**引用原文:**
/---

AMCT大模型SMOOTHQUANT量化

1 量化前提

1.1 安装依赖

本sample依赖包可参考requirements.txt

需要注意的是torch_npu包版本需要与Python、torch包版本相匹配，需要安装CANN包

1.2 模型和数据集准备

本sample以Llama2-7b，qwen2-7b，qwen3-8b模型，pileval数据，wikitext2数据集为示例, 数据为在线加载，模型需要用户自己下载并在执行脚本时指定模型路径。

注意：量化数据类型组合float8_e4m3fn * float4_e2m1只支持量化原始数据类型为torch.bfloat16，请注意修改src/utils.py文件中获取模型的数据类型。

1.3 简易量化配置

本sample中使用的量化配置已经内置在工具中，可以通过下述方式获取并使用：

量化数据类型组合int8 * int8的配置： from amct_pytorch import INT8_SMOOTHQUANT_CFG 量化数据类型组合float8_e4m3fn * float4_e2m1的配置：

cfg = {
    'batch_num': 1,
    'quant_cfg': {
        'weights': {
            'type': 'float4_e2m1',
            'symmetric': True,
            'strategy': 'group',
            'group_size': 32
        },
        'inputs': {
            'type': 'float8_e4m3fn',
            'symmetric': True,
            'strategy': 'tensor',
        },
    },
    'algorithm': {'smoothquant': {'smooth_strength': 0.77}},
    'skip_layers': {'lm_head', 'down_proj'}
}

如果需要修改详细配置，请参考资料构造需要的量化配置dict。

\---

**数据记录:**
/---

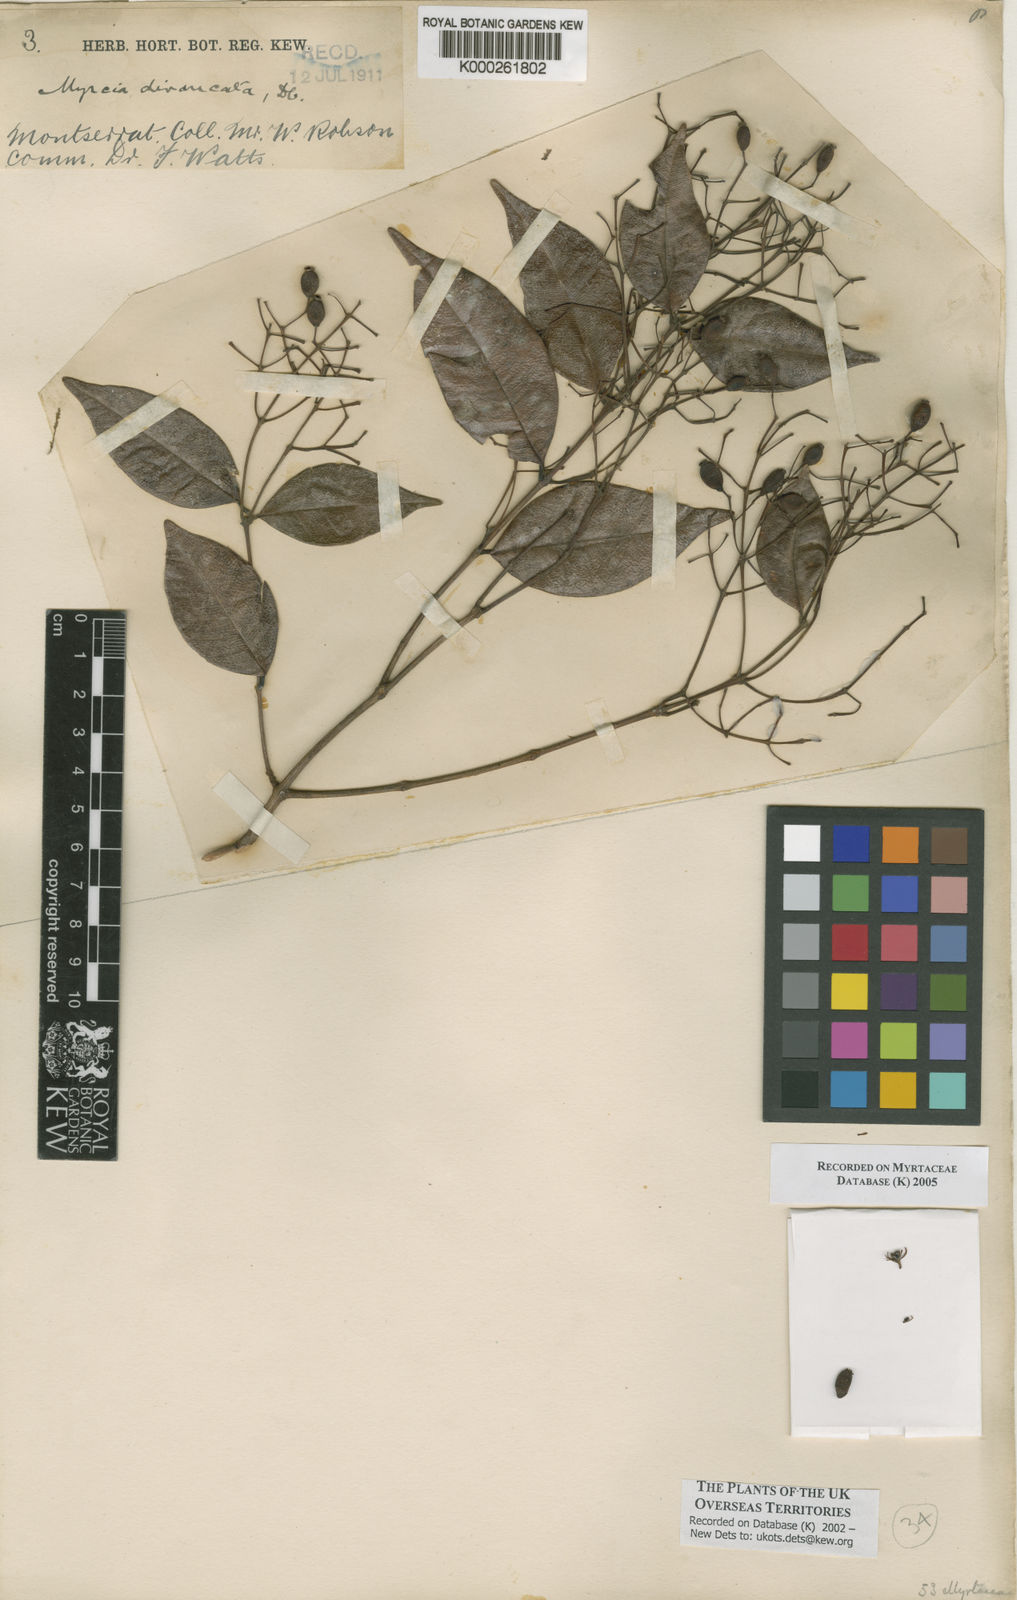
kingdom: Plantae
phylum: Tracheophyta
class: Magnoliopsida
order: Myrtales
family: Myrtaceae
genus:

\---

**待办任务:** 请逐字照录AMCT大模型SmoothQuant量化说明中的一段内容，从“本sample依赖包可参考requirements.txt”起，到“并在执行脚本时指定模型路径。”止，包括“并在执行脚本时指定模型路径。”在内。

**参考答案:**
本sample依赖包可参考requirements.txt

需要注意的是torch_npu包版本需要与Python、torch包版本相匹配，需要安装CANN包

1.2 模型和数据集准备

本sample以Llama2-7b，qwen2-7b，qwen3-8b模型，pileval数据，wikitext2数据集为示例, 数据为在线加载，模型需要用户自己下载并在执行脚本时指定模型路径。